Vietnamese Facebooker Sentenced to 18 Months in Prison for Online Posts, First Activist Convicted in 2020

Mr. Chung Hoang Chuong

 

Defend the Defenders, April 27, 2020

 

The People’s Court of Ninh Kieu district, Can Tho City on April 27 convicted local resident Chung Hoang Chuong of “abusing democratic freedom” under Article 331 of the country’s Criminal Code for his post on Facebook, Defend the Defenders has learned.

The court sentenced him to 18 months in prison in the trial the defendant has not been protected by his own lawyer while his wife was informed about the first-instance hearing just 20 minutes before it started.

Mr. Chuong, 43, was detained on January 11 this year. According to the indictment, Mr. Chuong has conducted online activities on his Facebook account Chương May Mắn where he wrote or shared numerous statuses regarding hot issues Vietnam, including human rights abuse, serious nationwide environmental pollution, systemic corruption and the government’s weak response to China’s violations of the country’s sovereignty in the East Sea (South China Sea). His latest statuses on his Facebook page were about the military attack in Dong Tam commune carried out by the Ministry of Public Security and the Hanoi Police Department in the early morning of January 9 in which police killed at least two civilians.

His wife reported on her Facebook page that during the trial, the procuracy representative said Chuong should not write about the Dong Tam assault, because it is the issue of Hanoi and the capital city’s authorities are responsible for settle it.

Mr. Chuong has been the second Facebooker being detained for their online activities amid increasing crackdown on the local dissent. After him, Vietnam’s security forces arrested three others on different allegations. Ms. Ma Phung Ngoc Phu was charged with the same allegation while Ms. Dinh Thi Thu Thuy and Dinh Van Phu were alleged with “conducting anti-state propaganda” under Article 117 while former prisoner of conscience Tran Duc Thach was charged with subversion.
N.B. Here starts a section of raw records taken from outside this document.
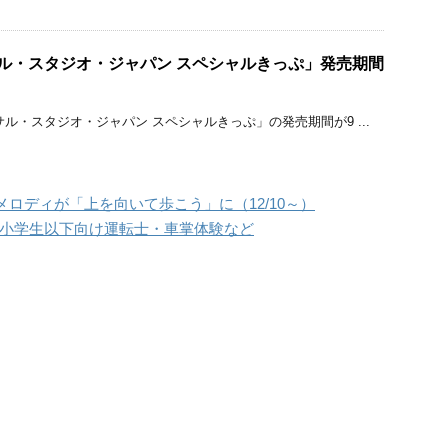
サル・スタジオ・ジャパン スペシャルきっぷ」発売期間
ル・スタジオ・ジャパン スペシャルきっぷ」の発売期間が9 ...
ロディが「上を向いて歩こう」に（12/10～）
 小学生以下向け運転士・車掌体験など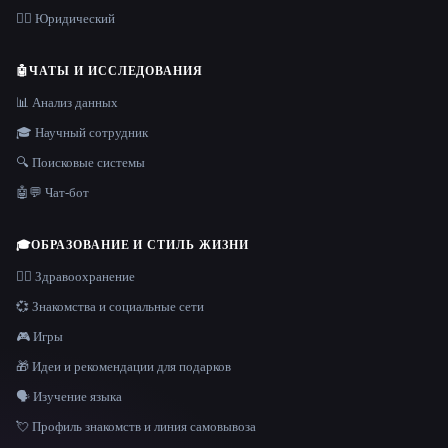
👩‍⚖️ Юридический
🤖
ЧАТЫ И ИССЛЕДОВАНИЯ
📊 Анализ данных
🎓 Научный сотрудник
🔍 Поисковые системы
🤖💬 Чат-бот
🎓
ОБРАЗОВАНИЕ И СТИЛЬ ЖИЗНИ
👩‍⚕️ Здравоохранение
💞 Знакомства и социальные сети
🎮 Игры
🎁 Идеи и рекомендации для подарков
🗣️ Изучение языка
💘 Профиль знакомств и линия самовывоза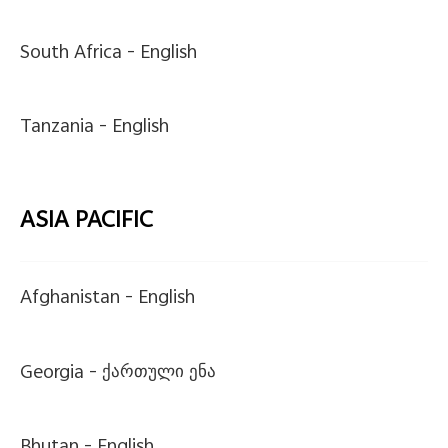
South Africa -
English
Tanzania -
English
ASIA PACIFIC
Afghanistan -
English
Georgia -
ქართული ენა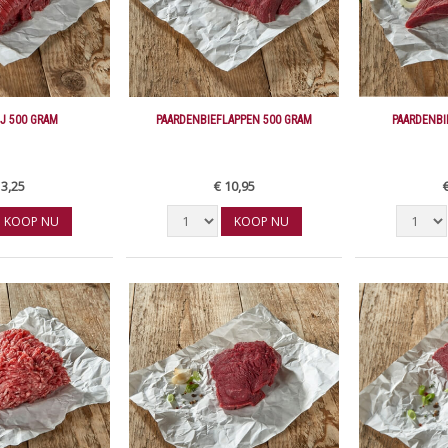
J 500 GRAM
PAARDENBIEFLAPPEN 500 GRAM
PAARDENBI
13,25
€ 10,95
KOOP NU
KOOP NU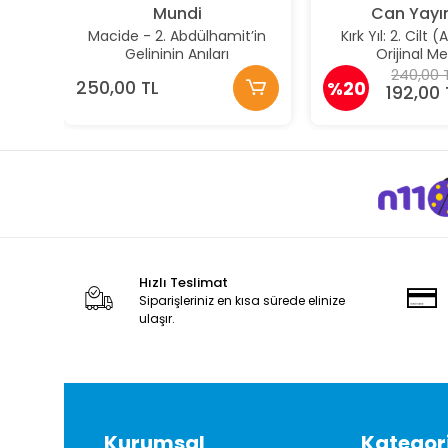
Mundi
Can Yayın
Macide - 2. Abdülhamit’in
Kırk Yıl: 2. Cilt 
Gelininin Anıları
Orijinal Me
240,00 
250,00 TL
%20
192,00 
Hızlı Teslimat
Siparişleriniz en kısa sürede elinize
ulaşır.
Kurumsal
Kategori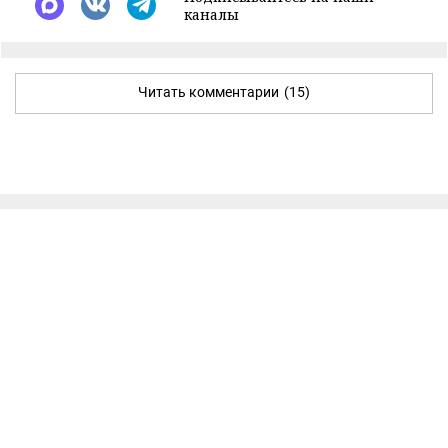
каналы
Читать комментарии
(15)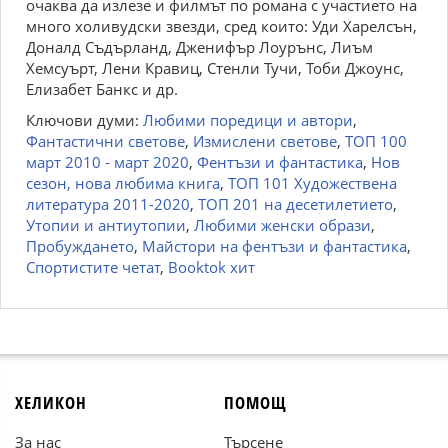
очаква да излезе и филмът по романа с участието на
много холивудски звезди, сред които: Уди Харелсън,
Доналд Съдърланд, Дженифър Лоурънс, Лиъм
Хемсуърт, Лени Кравиц, Стенли Тучи, Тоби Джоунс,
Елизабет Банкс и др.
Ключови думи:
Любими поредици и автори
,
Фантастични светове
,
Измислени светове
,
ТОП 100
март 2010 - март 2020
,
Фентъзи и фантастика
,
Нов
сезон, нова любима книга
,
ТОП 101 Художествена
литература 2011-2020
,
ТОП 201 на десетилетието
,
Утопии и антиутопии
,
Любими женски образи
,
Пробуждането
,
Майстори на фентъзи и фантастика
,
Спортистите четат
,
Booktok хит
ХЕЛИКОН
ПОМОЩ
За нас
Търсене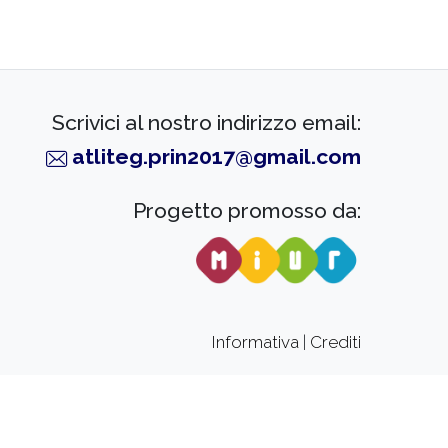
Scrivici al nostro indirizzo email:
atliteg.prin2017@gmail.com
Progetto promosso da:
Informativa
|
Crediti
Since the Cyber Security Law become effective in early 2019, Vietnam has arrested more than two dozens of Facebookers on allegations of “conducting anti-state propaganda” and “abusing democratic freedom” in the National Security provisions of the Criminal Code, and sentenced 17 of them to between one and 11 years in prison, according to Defend the Defenders’ statistics.

Along with arresting Facebookers and charging them with controversial criminal offenses in the national security provisions of the Criminal Code, security forces in different localities have summoned hundreds of local Facebookers for interrogation about their Facebook posts.

Regarding Covid-19 alone, around 300 Facebookers have been fined between VND5 million ($220) and VND15 million for disseminating news on the pandemic which are considered fake news by the communist regime. They were forced to delete their posts and promised not to repeat “wrongdoings,” according to the state-controlled media.

Vietnams’ regime has also pressured on Facebook, reducing its local traffic by switching off their serves in the country so the American firm has been agreed to censor political posts in a bid to protect its economic interests in the market with over 65 million accounts, according to the recent report of Reuters.